> _What you will do_:
When you reach the line below that has "mouse_move(499, 274)", start returning lines exactly, and stop after the line that has "- Close the"; skip the pictures.

Top of Provided records

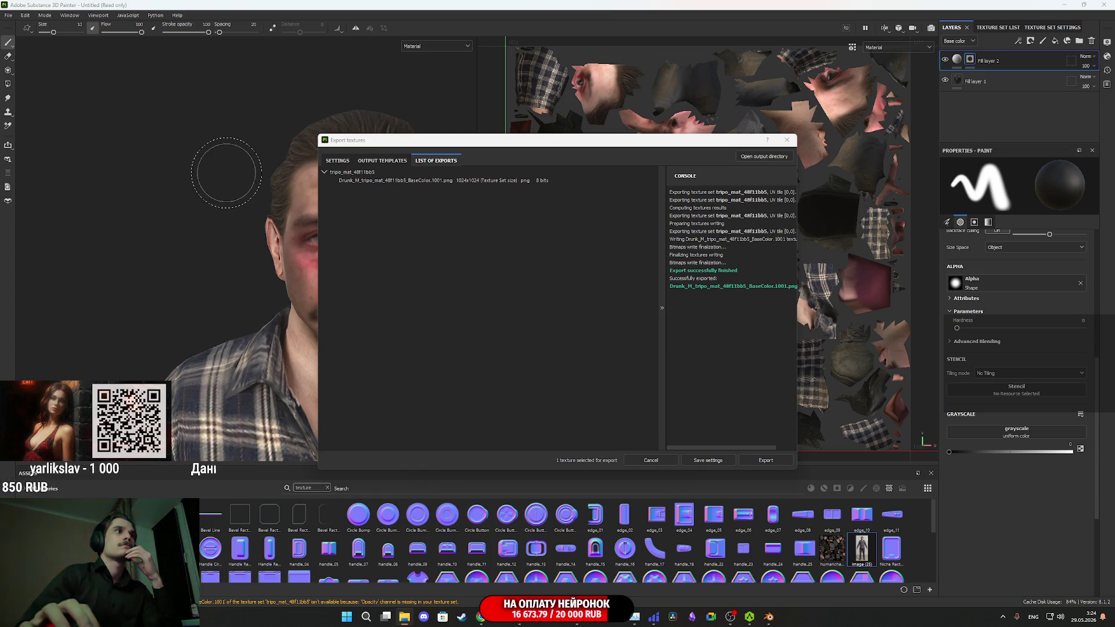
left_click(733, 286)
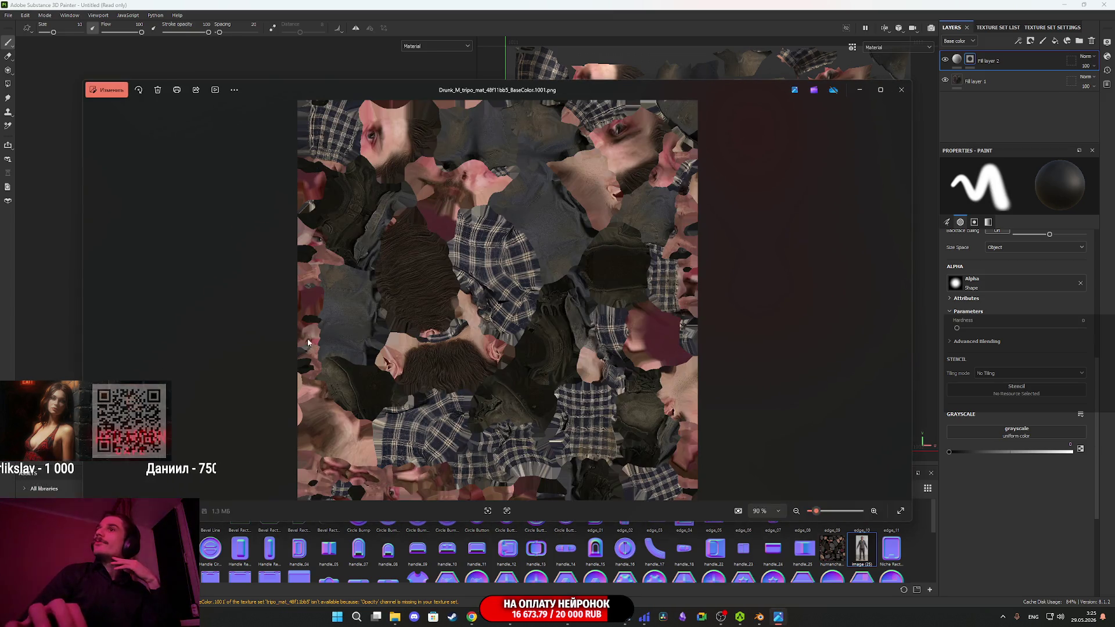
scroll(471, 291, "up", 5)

Bottom of Provided records
Top of Provided records

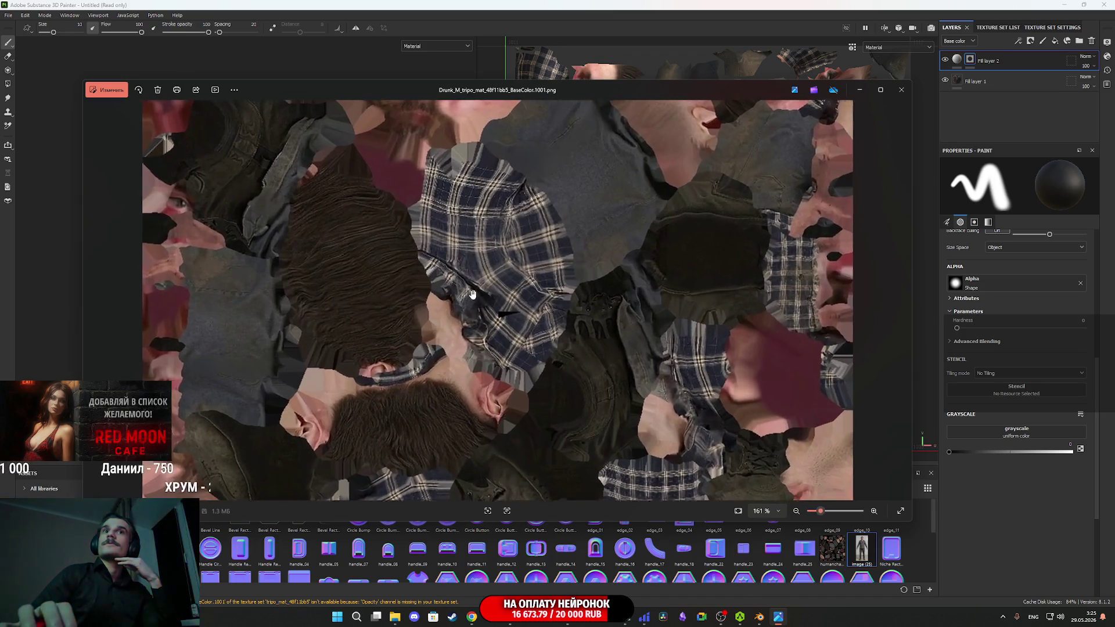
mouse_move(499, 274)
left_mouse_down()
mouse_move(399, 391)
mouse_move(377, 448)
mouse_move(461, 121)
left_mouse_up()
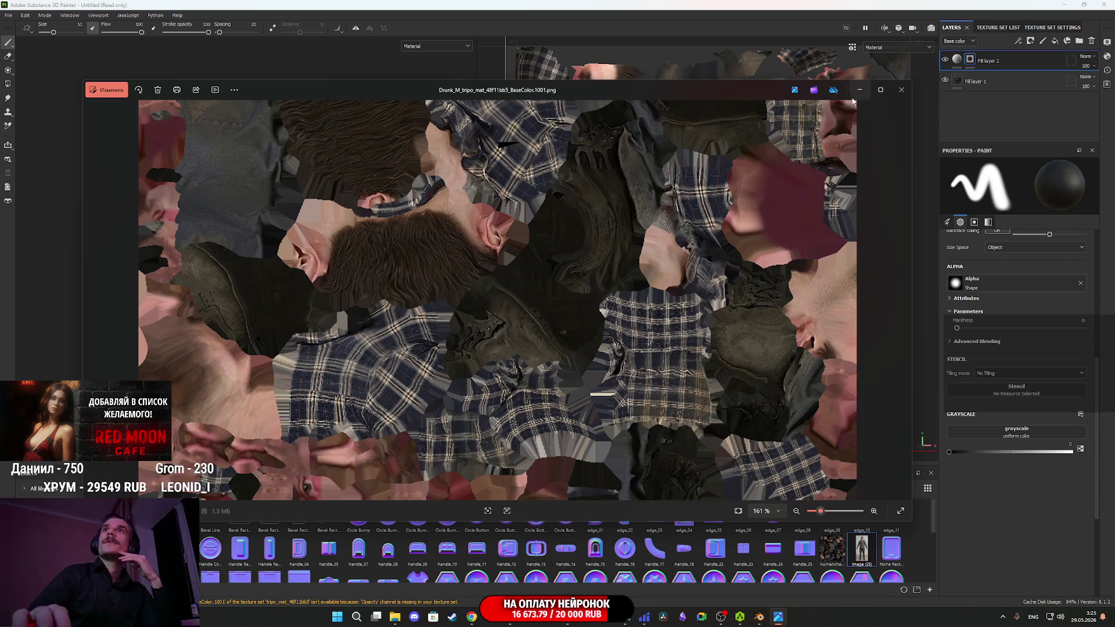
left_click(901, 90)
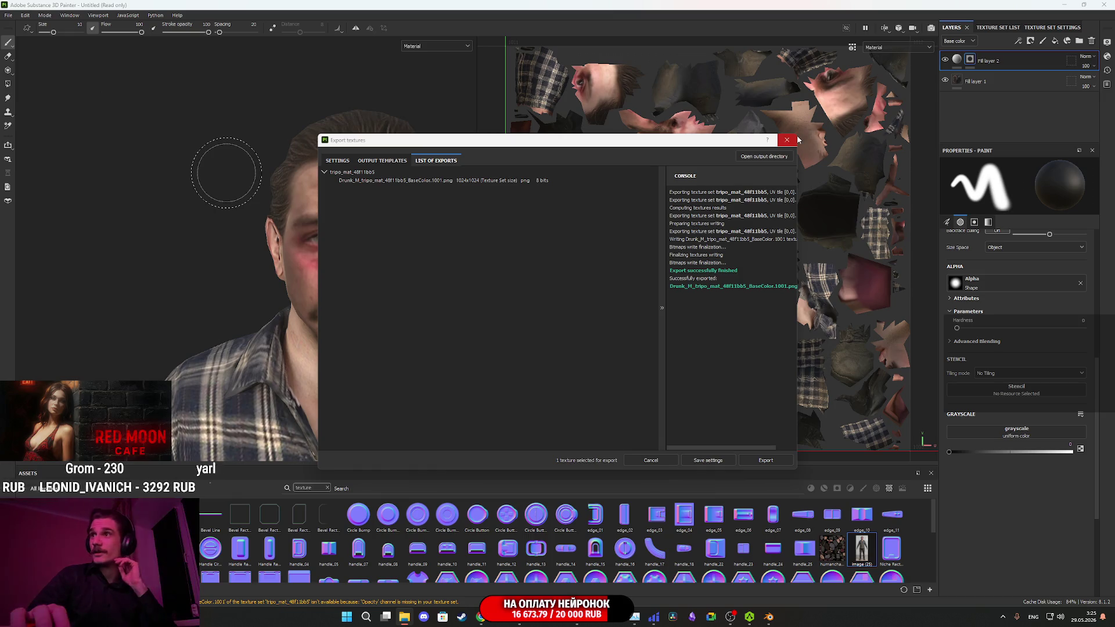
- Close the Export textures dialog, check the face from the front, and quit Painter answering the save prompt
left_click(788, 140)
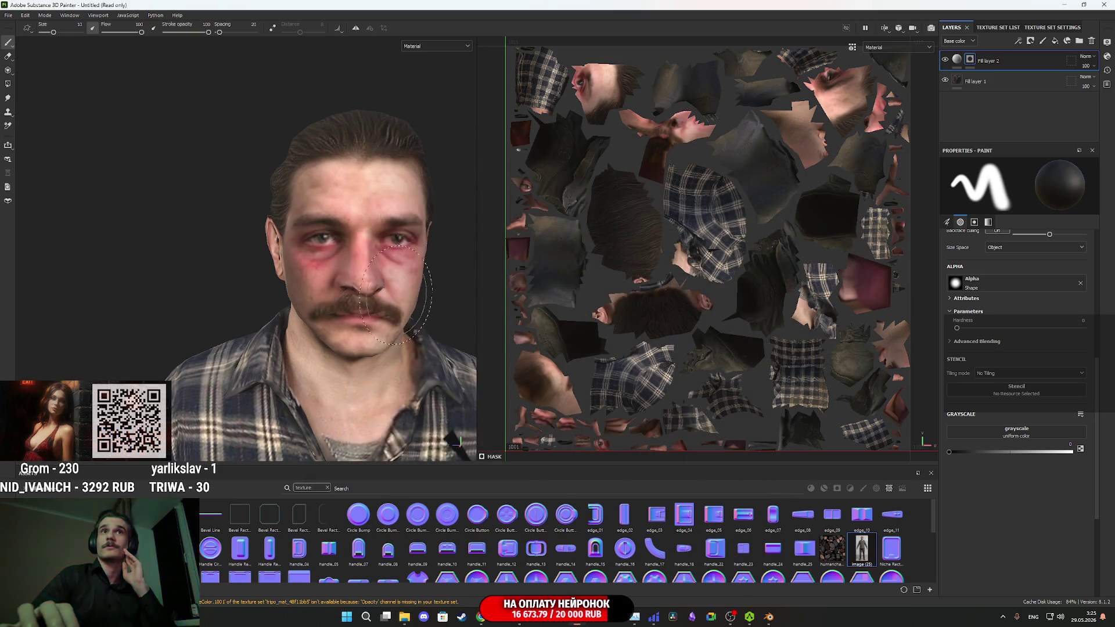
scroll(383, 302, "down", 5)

Bottom of Provided records

> _Task solution_:
mouse_move(499, 274)
left_mouse_down()
mouse_move(399, 391)
mouse_move(377, 448)
mouse_move(461, 121)
left_mouse_up()
left_click(901, 90)
- Close the Export textures dialog, check the face from the front, and quit Painter answering the save prompt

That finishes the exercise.